Finally, most people seemed to ab off after pitch 5 as the natural line ends there and the climbing above quite different in character but pitch 6 is well worth doing so do press on to the top.

 

 

David Coley - on 19 Apr 2018
In reply to Chris Craggs:

Chris, I was wondering if you got the email from me yesterday? Not hassling, just wasn't sure if you monitored that address.

Thanks.

All the best,

D

d_b on 19 Apr 2018
In reply to pec:

When I did it we got up early and didn't see anyone on the walk in.  Felt quite smug about it until we realised that the reason we didn't see anyone is that they had left even earlier

Fortunately only had to wait for 2 parties and they were both moving quite fast.

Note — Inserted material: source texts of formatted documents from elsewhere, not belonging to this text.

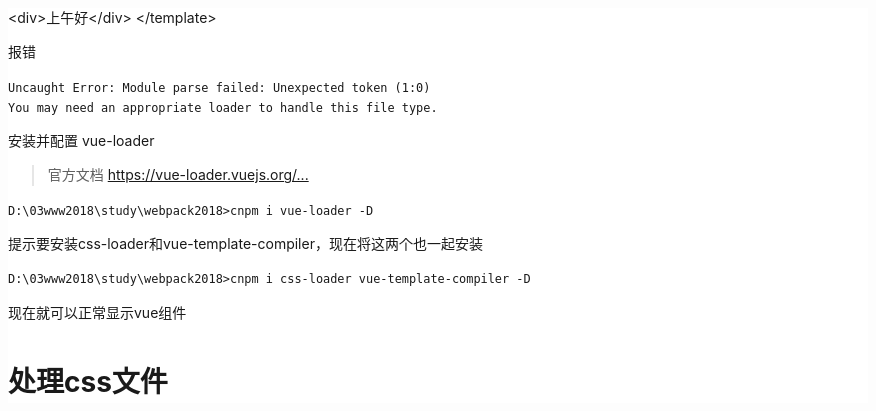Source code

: &lt;div&gt;上午好&lt;/div&gt;
&lt;/template&gt;</code></pre>
<p>报错</p>
<div class="widget-codetool" style="display:none;">
      <div class="widget-codetool--inner">
      <span class="selectCode code-tool" data-toggle="tooltip" data-placement="top" title="" data-original-title="全选"></span>
      <span type="button" class="copyCode code-tool" data-toggle="tooltip" data-placement="top" data-clipboard-text="Uncaught Error: Module parse failed: Unexpected token (1:0)
You may need an appropriate loader to handle this file type." title="" data-original-title="复制"></span>
      <span type="button" class="saveToNote code-tool" data-toggle="tooltip" data-placement="top" title="" data-original-title="放进笔记"></span>
      </div>
      </div><pre class="hljs stata"><code>Uncaught <span class="hljs-keyword">Error</span>: Module <span class="hljs-keyword">parse</span> failed: Unexpected <span class="hljs-keyword">token</span> (1:0)
You may need <span class="hljs-keyword">an</span> appropriate loader to handle this <span class="hljs-keyword">file</span> <span class="hljs-keyword">type</span>.</code></pre>
<p>安装并配置 vue-loader</p>
<blockquote>官方文档 <a href="https://vue-loader.vuejs.org/zh-cn/options.html#loaders" rel="nofollow noreferrer" target="_blank">https://vue-loader.vuejs.org/...</a>
</blockquote>
<div class="widget-codetool" style="display:none;">
      <div class="widget-codetool--inner">
      <span class="selectCode code-tool" data-toggle="tooltip" data-placement="top" title="" data-original-title="全选"></span>
      <span type="button" class="copyCode code-tool" data-toggle="tooltip" data-placement="top" data-clipboard-text="D:\03www2018\study\webpack2018>cnpm i vue-loader -D" title="" data-original-title="复制"></span>
      <span type="button" class="saveToNote code-tool" data-toggle="tooltip" data-placement="top" title="" data-original-title="放进笔记"></span>
      </div>
      </div><pre class="hljs taggerscript"><code style="word-break: break-word; white-space: initial;">D:<span class="hljs-symbol">\0</span>3www2018<span class="hljs-symbol">\s</span>tudy<span class="hljs-symbol">\w</span>ebpack2018&gt;cnpm i vue-loader -D</code></pre>
<p>提示要安装css-loader和vue-template-compiler，现在将这两个也一起安装</p>
<div class="widget-codetool" style="display:none;">
      <div class="widget-codetool--inner">
      <span class="selectCode code-tool" data-toggle="tooltip" data-placement="top" title="" data-original-title="全选"></span>
      <span type="button" class="copyCode code-tool" data-toggle="tooltip" data-placement="top" data-clipboard-text="D:\03www2018\study\webpack2018>cnpm i css-loader vue-template-compiler -D" title="" data-original-title="复制"></span>
      <span type="button" class="saveToNote code-tool" data-toggle="tooltip" data-placement="top" title="" data-original-title="放进笔记"></span>
      </div>
      </div><pre class="hljs taggerscript"><code style="word-break: break-word; white-space: initial;">D:<span class="hljs-symbol">\0</span>3www2018<span class="hljs-symbol">\s</span>tudy<span class="hljs-symbol">\w</span>ebpack2018&gt;cnpm i css-loader vue-template-compiler -D</code></pre>
<p>现在就可以正常显示vue组件</p>
<h1 id="articleHeader1">处理css文件</h1>
<div class="widget-codetool" style="display:none;">
      <div class="widget-codetool--inner">
      <span class="selectCode code-tool" data-toggle="tooltip" data-placement="top" title="" data-original-title="全选"></span>
      <span type="button" class="copyCode code-tool" data-toggle="tooltip" data-placement="top" data-clipboard-text="// D:\03www2018\study\webpack2018\today\wang\app.css
body{
    color:#09f;
}" title="" data-original-title="复制"></span>
      <span type="button" class="saveToNote code-tool" data-toggle="tooltip" data-placement="top" title="" data-original-title="放进笔记"></span>
      </div>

Chris Craggs - on 19 Apr 2018
In reply to David Coley:

Hi David,

no nothing yesterday, can you send it to chris(at)rockfaxdotcom.

Cheers

 

Chris

Luke Reader - on 22 Apr 2018
In reply to David Coley:

 

ah nice, I might bump into you and climb a few days with you. Yeah she's Norwegian herself and has worked for the Red Cross there and also has a summer shop job in Henningsvaer. You can either camp on a campsite on henningsvaer or any other island area. Henningsvaer being the best situated or just free camp at the base of 'Gandalf'. Below 'Gandalf' there running water, tapped into the mains, but if you need the loo you go in the see etc.